The young man was able at last to find some spark of dignity. A pink spot burned upon his cheeks.

“I do not attend music-halls, sir, nor have I touched wine or spirits for years. I—I have a wife to keep, and perhaps—I am expecting—”

He stopped abruptly. How could he mention that other matter which, for all its anxieties, still possessed for him a sort of quickening joy in the face of that brutal stare. He did not conclude his sentence, the momentary light died out of his pale commonplace features. He hung his head and was silent.

“A wife,” Scarlett Trent repeated with contempt, “and all the rest of it of course. Oh, what poor donkeys you young men are! Here are you, with your way to make in the world, with your foot scarcely upon the bottom rung of the ladder, grubbing along on a few bob a week, and you choose to go and chuck away every chance you ever might have for a moment's folly. A poor, pretty face I suppose. A moonlight walk on a Bank Holiday, a little maudlin sentiment, and over you throw all your chances in life. No wonder the herd is so great, and the leaders so few,” he added, with a sneer.

The young man raised his head. Once more the pink spot was burning. Yet how hard to be dignified with the man from whom comes one's daily bread.

“You are mistaken, sir,” he said. “I am quite happy and quite satisfied.”

Scarlett Trent laughed scornfully.

“Then you don't look it,” he exclaimed.

“I may not, sir,” the young man continued, with a desperate courage, “but I am. After all happiness is spelt with different letters for all of us. You have denied yourself—worked hard, carried many burdens and run great risks to become a millionaire. I too have denied myself, have worked and struggled to make a home for the girl I cared for. You have succeeded and you are happy. I can hold Edith's—I beg your pardon, my wife's hand in mine and I am happy. I have no ambition to be a millionaire. I was very ambitious to win my wife.”

Scarlett Trent looked at him for a moment open mouthed and open-eyed. Then he laughed outright and a chill load fell from the heart of the man who for a moment had forgotten himself. The laugh was scornful perhaps, but it was not angry.

“Well, you've shut me up,” he declared. “You seem a poor sort of a creature to me, but if you're content, it's no business of mine. Here buy yourself an overcoat, and drink a glass of wine. I'm off!”

He rose from his seat and threw a bank-note over the table. The clerk opened it and handed it back with a little start.

“I am much obliged to you, sir,” he said humbly, “but you have made a mistake. This note is for fifty pounds.”

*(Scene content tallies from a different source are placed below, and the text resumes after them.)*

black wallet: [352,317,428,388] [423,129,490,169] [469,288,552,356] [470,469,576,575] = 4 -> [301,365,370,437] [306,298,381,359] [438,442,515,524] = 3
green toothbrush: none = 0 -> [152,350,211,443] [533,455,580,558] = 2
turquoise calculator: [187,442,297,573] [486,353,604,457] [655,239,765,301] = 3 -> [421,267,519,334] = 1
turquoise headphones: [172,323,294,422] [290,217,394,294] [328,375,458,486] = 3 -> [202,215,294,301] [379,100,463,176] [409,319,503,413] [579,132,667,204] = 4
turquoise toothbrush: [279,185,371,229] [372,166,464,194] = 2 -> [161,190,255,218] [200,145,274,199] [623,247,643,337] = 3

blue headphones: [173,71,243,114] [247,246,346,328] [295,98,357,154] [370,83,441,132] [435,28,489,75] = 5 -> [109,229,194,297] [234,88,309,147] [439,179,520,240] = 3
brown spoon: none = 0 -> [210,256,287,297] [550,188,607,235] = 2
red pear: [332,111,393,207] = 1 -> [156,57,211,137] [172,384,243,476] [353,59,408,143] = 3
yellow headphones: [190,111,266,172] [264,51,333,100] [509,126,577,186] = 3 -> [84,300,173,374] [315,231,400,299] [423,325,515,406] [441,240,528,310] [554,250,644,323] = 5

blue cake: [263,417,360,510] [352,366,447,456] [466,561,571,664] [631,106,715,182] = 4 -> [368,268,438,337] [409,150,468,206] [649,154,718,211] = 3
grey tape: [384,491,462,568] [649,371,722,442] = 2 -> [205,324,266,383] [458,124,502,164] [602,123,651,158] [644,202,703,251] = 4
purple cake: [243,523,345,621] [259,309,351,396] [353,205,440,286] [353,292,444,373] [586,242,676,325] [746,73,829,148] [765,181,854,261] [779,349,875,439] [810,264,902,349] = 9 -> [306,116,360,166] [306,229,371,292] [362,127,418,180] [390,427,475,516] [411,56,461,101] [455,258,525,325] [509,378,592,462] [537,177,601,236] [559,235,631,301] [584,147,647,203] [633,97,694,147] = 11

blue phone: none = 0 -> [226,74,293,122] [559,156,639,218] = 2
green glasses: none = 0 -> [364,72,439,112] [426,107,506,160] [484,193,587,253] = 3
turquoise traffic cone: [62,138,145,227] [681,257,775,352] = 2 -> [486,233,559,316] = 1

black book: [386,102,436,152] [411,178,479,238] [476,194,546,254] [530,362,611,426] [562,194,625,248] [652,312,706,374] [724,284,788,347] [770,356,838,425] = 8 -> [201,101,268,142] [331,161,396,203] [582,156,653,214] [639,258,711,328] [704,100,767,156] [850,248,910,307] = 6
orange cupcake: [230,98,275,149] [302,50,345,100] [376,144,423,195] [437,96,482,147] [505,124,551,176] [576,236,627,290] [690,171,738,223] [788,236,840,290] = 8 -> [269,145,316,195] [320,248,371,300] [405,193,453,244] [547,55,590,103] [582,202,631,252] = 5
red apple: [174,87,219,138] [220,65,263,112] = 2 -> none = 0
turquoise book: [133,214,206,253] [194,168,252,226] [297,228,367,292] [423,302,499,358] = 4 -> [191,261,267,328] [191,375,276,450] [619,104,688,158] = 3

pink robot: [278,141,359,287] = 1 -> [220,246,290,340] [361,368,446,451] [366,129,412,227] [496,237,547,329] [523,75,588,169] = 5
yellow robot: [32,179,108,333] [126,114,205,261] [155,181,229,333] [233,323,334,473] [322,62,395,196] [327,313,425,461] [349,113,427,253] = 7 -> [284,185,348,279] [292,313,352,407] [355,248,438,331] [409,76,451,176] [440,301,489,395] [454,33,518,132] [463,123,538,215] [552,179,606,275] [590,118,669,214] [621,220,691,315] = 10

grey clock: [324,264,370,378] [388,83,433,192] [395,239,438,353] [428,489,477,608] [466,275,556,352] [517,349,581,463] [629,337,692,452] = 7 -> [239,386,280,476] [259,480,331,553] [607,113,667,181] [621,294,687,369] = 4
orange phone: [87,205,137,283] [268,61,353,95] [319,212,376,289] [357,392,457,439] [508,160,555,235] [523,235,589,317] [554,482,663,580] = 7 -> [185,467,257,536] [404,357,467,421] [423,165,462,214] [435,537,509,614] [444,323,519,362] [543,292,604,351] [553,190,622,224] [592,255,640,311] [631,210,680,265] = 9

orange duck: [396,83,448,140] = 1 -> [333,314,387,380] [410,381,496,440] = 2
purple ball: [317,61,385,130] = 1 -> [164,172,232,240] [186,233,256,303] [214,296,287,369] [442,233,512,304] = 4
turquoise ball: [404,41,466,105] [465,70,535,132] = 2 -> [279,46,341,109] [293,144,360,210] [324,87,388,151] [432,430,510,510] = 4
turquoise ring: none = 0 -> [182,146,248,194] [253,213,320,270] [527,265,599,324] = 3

Trent glanced at it and held out his hand. Then he paused.

“Never mind,” he said, with a short laugh, “I meant to give you a fiver, but it don't make much odds. Only see that you buy some new clothes.”

The clerk half closed his eyes and steadied himself by grasping the back of a chair. There was a lump in his throat in earnest now.

“You—you mean it, sir?” he gasped. “I—I'm afraid I can't thank you!”

“Don't try, unless you want me to take it back,” Trent said, strolling to the sideboard. “Lord, how those City chaps can guzzle! Not a drop of champagne left. Two unopened bottles though! Here, stick 'em in your bag and take 'em to the missis, young man. I paid for the lot, so there's no use leaving any. Now clear out as quick as you can. I'm off!”

“You will allow me, sir—”

Scarlett Trent closed the door with a slam and disappeared. The young man passed him a few moments later as he stood on the steps of the hotel lighting a cigar. He paused again, intent on stammering out some words of thanks. Trent turned his back upon him coldly.